Gegensteuern wollen Stadt und Bahn nun mit einer Modernisierung der Flotte und einem Ausbau der Leihstationen in weniger zentralen Stadtteilen.

Schon 2019 hatten SPD, Grüne und Linke im Koalitionsvertrag einen öffentlichen Fahrradverleih angekündigt und dies zu Beginn ihrer zweiten Amtszeit 2023 bekräftigt. Auf die BTAG dürfte das verunsichernd gewirkt haben: Droht da eine subventionierte Konkurrenz? Oder könnte „WK-Bike“ das System betreiben? Und wann kommt endlich die Ausschreibung? Diese Hängepartie könnte erklären, dass die BTAG ihren eigenen Verleih auf Verschleiß fuhr.

Dass die Stadt erst jetzt mit der Konzessionsvergabe beginnt, begründet ein Sprecher des Mobilitätsressorts mit „personellen und verfahrenstechnischen Gründen“. Noch bis zum 16. Juni läuft jetzt die europaweite Ausschreibung. Zum 1. Mai 2025 soll dann das neue System auf die Straße kommen: mit mindestens tausend Standardrädern und 40 Lastenrädern ohne E-Motor. 30 Prozent der Bikes sollen an festen Stationen stehen und 70 Prozent frei im Stadtgebiet verfügbar sein, zu „attraktiven Buchungspreisen“.
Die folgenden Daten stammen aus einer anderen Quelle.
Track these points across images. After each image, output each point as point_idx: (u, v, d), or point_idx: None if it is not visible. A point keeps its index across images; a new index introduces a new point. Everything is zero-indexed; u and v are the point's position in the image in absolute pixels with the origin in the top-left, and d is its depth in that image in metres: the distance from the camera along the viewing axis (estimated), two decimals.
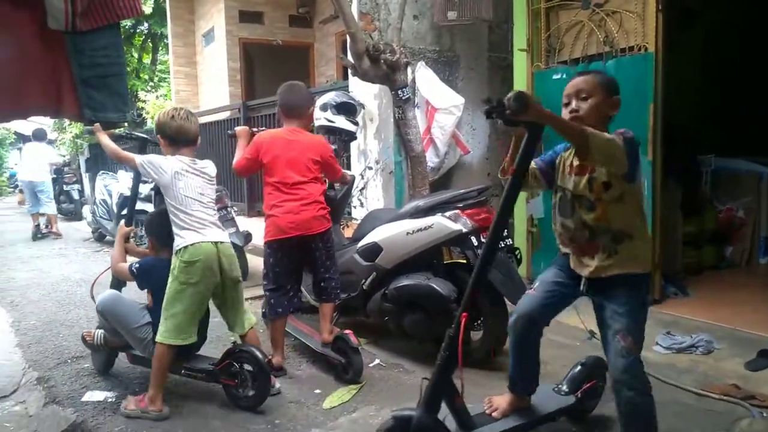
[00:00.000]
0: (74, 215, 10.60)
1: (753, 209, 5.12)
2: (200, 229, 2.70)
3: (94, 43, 2.25)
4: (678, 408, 2.63)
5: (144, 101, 14.80)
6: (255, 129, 3.43)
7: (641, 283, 2.10)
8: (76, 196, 10.85)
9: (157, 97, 15.24)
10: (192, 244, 2.65)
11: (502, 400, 2.32)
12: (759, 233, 5.17)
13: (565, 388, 2.46)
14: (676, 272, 4.50)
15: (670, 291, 4.26)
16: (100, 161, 11.92)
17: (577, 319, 3.63)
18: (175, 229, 2.70)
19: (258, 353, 2.71)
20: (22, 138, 17.53)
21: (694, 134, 5.09)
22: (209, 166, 2.89)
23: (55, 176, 9.98)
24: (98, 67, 2.29)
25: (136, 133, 3.87)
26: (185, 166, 2.73)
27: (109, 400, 2.87)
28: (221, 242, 2.76)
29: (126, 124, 2.92)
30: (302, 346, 3.52)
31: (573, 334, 3.61)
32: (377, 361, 3.29)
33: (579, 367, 2.52)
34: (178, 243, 2.67)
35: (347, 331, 3.06)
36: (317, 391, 2.93)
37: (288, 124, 3.23)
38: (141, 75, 18.27)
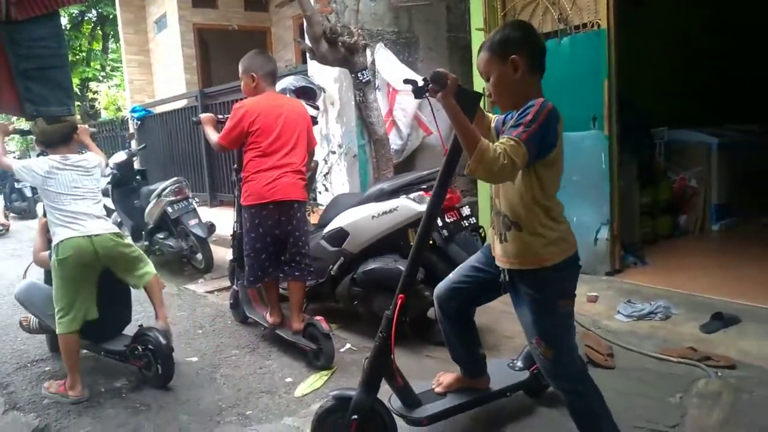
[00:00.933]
0: (27, 213, 10.20)
1: (704, 178, 5.30)
2: (72, 224, 2.76)
3: (31, 33, 2.14)
4: (639, 373, 2.73)
5: (96, 92, 14.31)
6: (220, 116, 3.38)
7: (547, 281, 1.84)
8: (28, 193, 10.43)
9: (109, 87, 14.75)
10: (62, 241, 2.72)
11: (450, 375, 2.31)
12: (710, 201, 5.37)
13: (519, 363, 2.43)
14: (635, 242, 4.64)
15: (629, 260, 4.40)
16: None
17: None
18: (50, 227, 2.82)
19: (158, 335, 2.86)
20: None
21: (647, 108, 5.22)
22: (87, 159, 2.96)
23: (4, 173, 9.59)
24: (37, 58, 2.18)
25: (21, 128, 3.92)
26: (55, 164, 2.82)
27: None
28: (96, 235, 2.79)
29: (72, 117, 2.77)
30: (272, 335, 3.51)
31: None
32: (348, 345, 3.30)
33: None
34: (53, 240, 2.77)
35: (318, 318, 3.05)
36: (288, 379, 2.92)
37: (267, 90, 3.19)
38: (92, 64, 17.61)
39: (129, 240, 3.16)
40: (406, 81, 1.94)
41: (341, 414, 2.01)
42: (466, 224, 3.13)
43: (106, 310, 2.93)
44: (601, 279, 4.15)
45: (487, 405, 2.35)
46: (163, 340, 2.86)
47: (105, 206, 3.12)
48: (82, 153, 3.08)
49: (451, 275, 2.19)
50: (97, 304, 2.88)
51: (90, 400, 2.79)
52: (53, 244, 2.77)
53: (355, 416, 1.96)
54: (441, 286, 2.19)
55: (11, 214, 9.31)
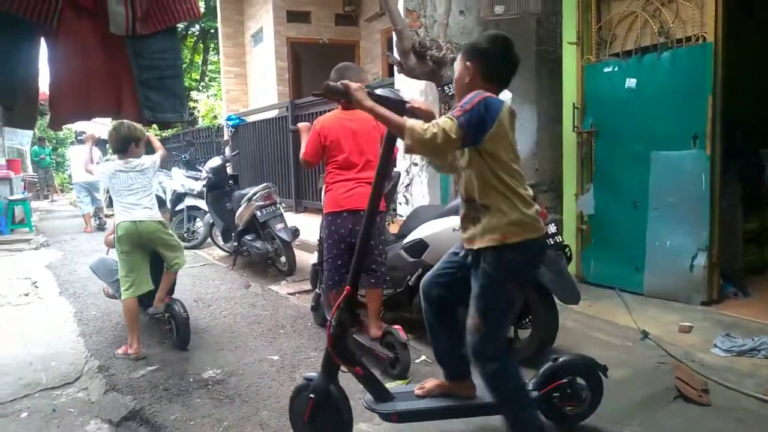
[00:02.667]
0: None
1: None
2: (125, 211, 3.55)
3: (152, 46, 2.35)
4: (739, 413, 2.52)
5: (196, 101, 15.28)
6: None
7: (503, 258, 1.98)
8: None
9: (208, 96, 15.70)
10: (118, 224, 3.55)
11: (434, 381, 2.35)
12: None
13: (530, 384, 2.29)
14: (736, 271, 4.31)
15: (729, 291, 4.09)
16: None
17: (629, 317, 3.58)
18: (115, 214, 3.69)
19: (180, 308, 3.61)
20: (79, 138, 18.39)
21: (754, 127, 4.87)
22: (142, 162, 3.68)
23: None
24: (156, 69, 2.40)
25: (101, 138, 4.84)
26: (119, 167, 3.62)
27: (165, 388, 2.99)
28: (140, 221, 3.54)
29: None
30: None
31: (624, 334, 3.52)
32: (423, 357, 3.30)
33: (549, 363, 2.35)
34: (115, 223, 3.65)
35: (396, 326, 3.08)
36: None
37: (346, 105, 3.28)
38: (192, 74, 18.85)
39: (171, 231, 3.87)
40: (315, 94, 2.20)
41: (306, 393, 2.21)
42: (552, 242, 3.04)
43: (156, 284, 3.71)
44: (695, 308, 3.89)
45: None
46: (182, 312, 3.58)
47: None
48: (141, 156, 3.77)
49: (435, 264, 2.31)
50: (153, 281, 3.66)
51: (179, 388, 2.98)
52: (114, 226, 3.66)
53: (312, 395, 2.17)
54: (426, 276, 2.32)
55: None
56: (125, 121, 3.46)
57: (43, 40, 2.29)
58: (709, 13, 3.80)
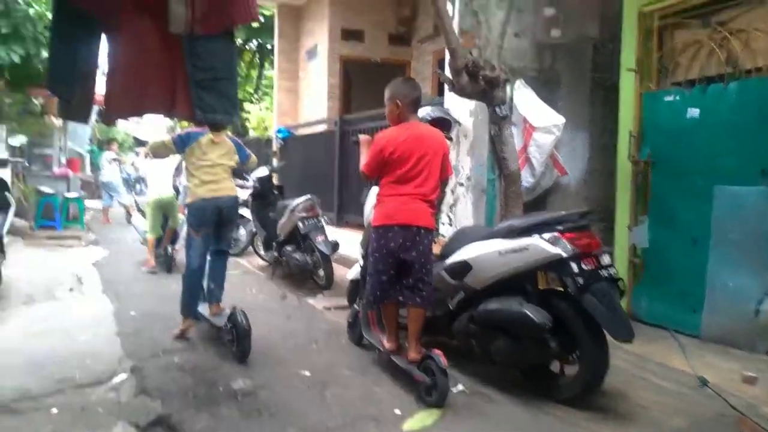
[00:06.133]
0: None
1: None
2: (153, 189, 6.60)
3: (209, 46, 2.35)
4: None
5: (248, 112, 15.65)
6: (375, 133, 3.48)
7: None
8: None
9: (260, 109, 16.05)
10: (151, 197, 6.55)
11: None
12: None
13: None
14: None
15: None
16: None
17: (685, 361, 3.33)
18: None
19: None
20: (139, 143, 19.07)
21: None
22: (166, 162, 6.16)
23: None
24: (211, 70, 2.39)
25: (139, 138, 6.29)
26: (153, 163, 6.48)
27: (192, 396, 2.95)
28: (163, 196, 6.56)
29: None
30: (384, 361, 3.47)
31: (679, 379, 3.28)
32: (460, 386, 3.15)
33: None
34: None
35: (436, 351, 2.95)
36: (397, 411, 2.84)
37: (408, 119, 3.24)
38: (247, 87, 19.37)
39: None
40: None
41: None
42: (605, 274, 2.87)
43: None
44: (760, 357, 3.60)
45: None
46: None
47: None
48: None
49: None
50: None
51: (208, 397, 2.93)
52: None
53: None
54: None
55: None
56: None
57: (103, 35, 2.33)
58: None
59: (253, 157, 4.48)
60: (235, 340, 3.49)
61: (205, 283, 4.01)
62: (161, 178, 6.57)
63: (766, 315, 3.63)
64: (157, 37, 2.31)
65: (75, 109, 2.44)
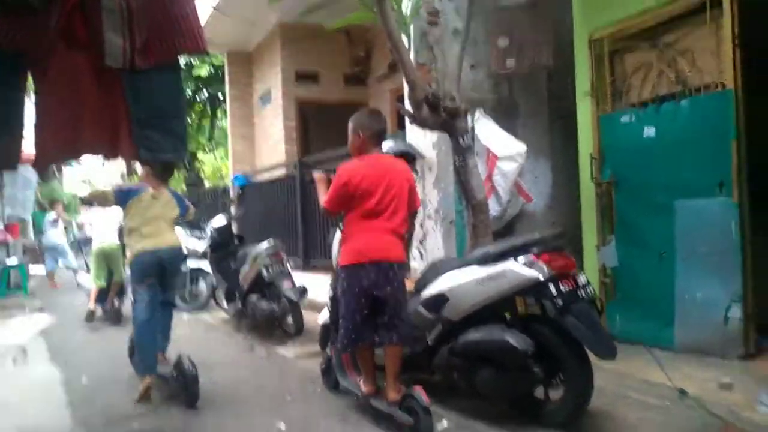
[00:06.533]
0: None
1: None
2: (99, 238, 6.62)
3: (151, 81, 2.18)
4: None
5: (203, 162, 15.39)
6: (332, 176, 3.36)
7: None
8: None
9: (215, 158, 15.83)
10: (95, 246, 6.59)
11: None
12: None
13: None
14: None
15: (767, 344, 3.82)
16: None
17: (663, 375, 3.29)
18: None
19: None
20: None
21: None
22: (110, 212, 5.91)
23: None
24: (156, 107, 2.22)
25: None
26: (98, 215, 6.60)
27: None
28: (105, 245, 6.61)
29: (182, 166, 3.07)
30: (364, 405, 3.28)
31: (660, 393, 3.24)
32: (445, 423, 3.00)
33: None
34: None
35: (417, 388, 2.81)
36: None
37: (371, 151, 3.16)
38: (199, 139, 19.11)
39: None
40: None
41: None
42: (583, 294, 2.81)
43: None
44: (732, 363, 3.62)
45: None
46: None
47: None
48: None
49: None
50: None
51: None
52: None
53: None
54: None
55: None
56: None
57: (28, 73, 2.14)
58: (727, 62, 3.73)
59: (192, 209, 4.45)
60: (184, 387, 3.49)
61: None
62: (105, 227, 6.62)
63: (735, 322, 3.67)
64: (92, 73, 2.12)
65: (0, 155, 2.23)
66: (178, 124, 2.33)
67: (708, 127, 3.83)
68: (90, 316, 6.45)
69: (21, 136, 2.20)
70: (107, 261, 6.64)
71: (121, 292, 6.78)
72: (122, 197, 3.94)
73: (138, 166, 5.06)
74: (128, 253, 3.97)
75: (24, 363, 4.88)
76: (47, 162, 2.30)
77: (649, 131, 4.17)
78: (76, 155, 2.40)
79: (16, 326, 6.69)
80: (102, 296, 6.63)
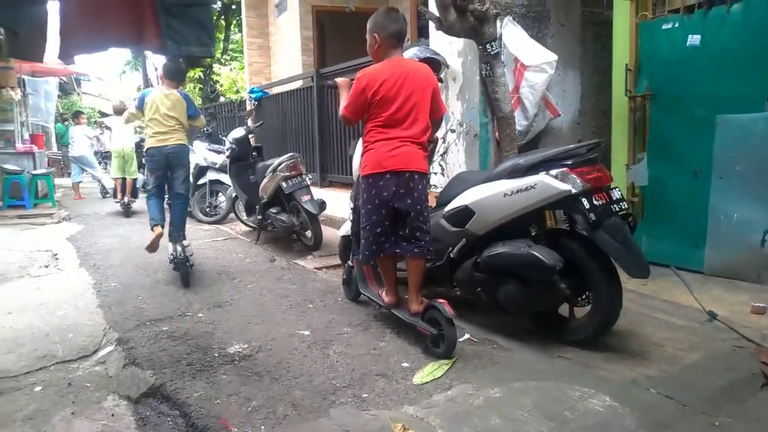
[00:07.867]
0: None
1: None
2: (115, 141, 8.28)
3: None
4: None
5: (219, 74, 15.04)
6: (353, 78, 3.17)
7: None
8: None
9: (231, 70, 15.44)
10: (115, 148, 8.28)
11: None
12: None
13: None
14: None
15: None
16: None
17: (691, 297, 3.24)
18: None
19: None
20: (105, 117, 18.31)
21: None
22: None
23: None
24: None
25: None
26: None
27: (189, 363, 2.76)
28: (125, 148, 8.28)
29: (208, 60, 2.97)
30: (384, 315, 3.31)
31: (688, 315, 3.20)
32: (467, 335, 3.01)
33: None
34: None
35: (441, 300, 2.78)
36: (405, 364, 2.69)
37: (390, 54, 2.97)
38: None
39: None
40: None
41: None
42: (617, 209, 2.70)
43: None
44: (766, 288, 3.53)
45: None
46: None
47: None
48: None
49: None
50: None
51: (203, 364, 2.75)
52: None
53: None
54: None
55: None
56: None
57: None
58: None
59: (202, 118, 5.05)
60: (177, 268, 4.31)
61: (166, 230, 4.61)
62: (124, 133, 8.41)
63: None
64: None
65: (25, 44, 2.12)
66: (204, 15, 2.17)
67: (760, 36, 3.54)
68: (125, 207, 8.26)
69: (45, 26, 2.08)
70: (124, 162, 8.44)
71: (133, 192, 8.50)
72: (140, 103, 4.69)
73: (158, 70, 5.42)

Als Anschubfinanzierung stellt die Stadt Bremen 5,55 Millionen Euro bereit, vor allem für die Anschaffung der Räder und den Aufbau der Stationen, aber auch als Zuschuss zu den Betriebskosten. Dazu gehört auch, dass keine Station länger als zwölf Stunden verwaist sein darf – ein Service, von dem die „WK-Bike“-Nutzer*innen derzeit nur träumen können.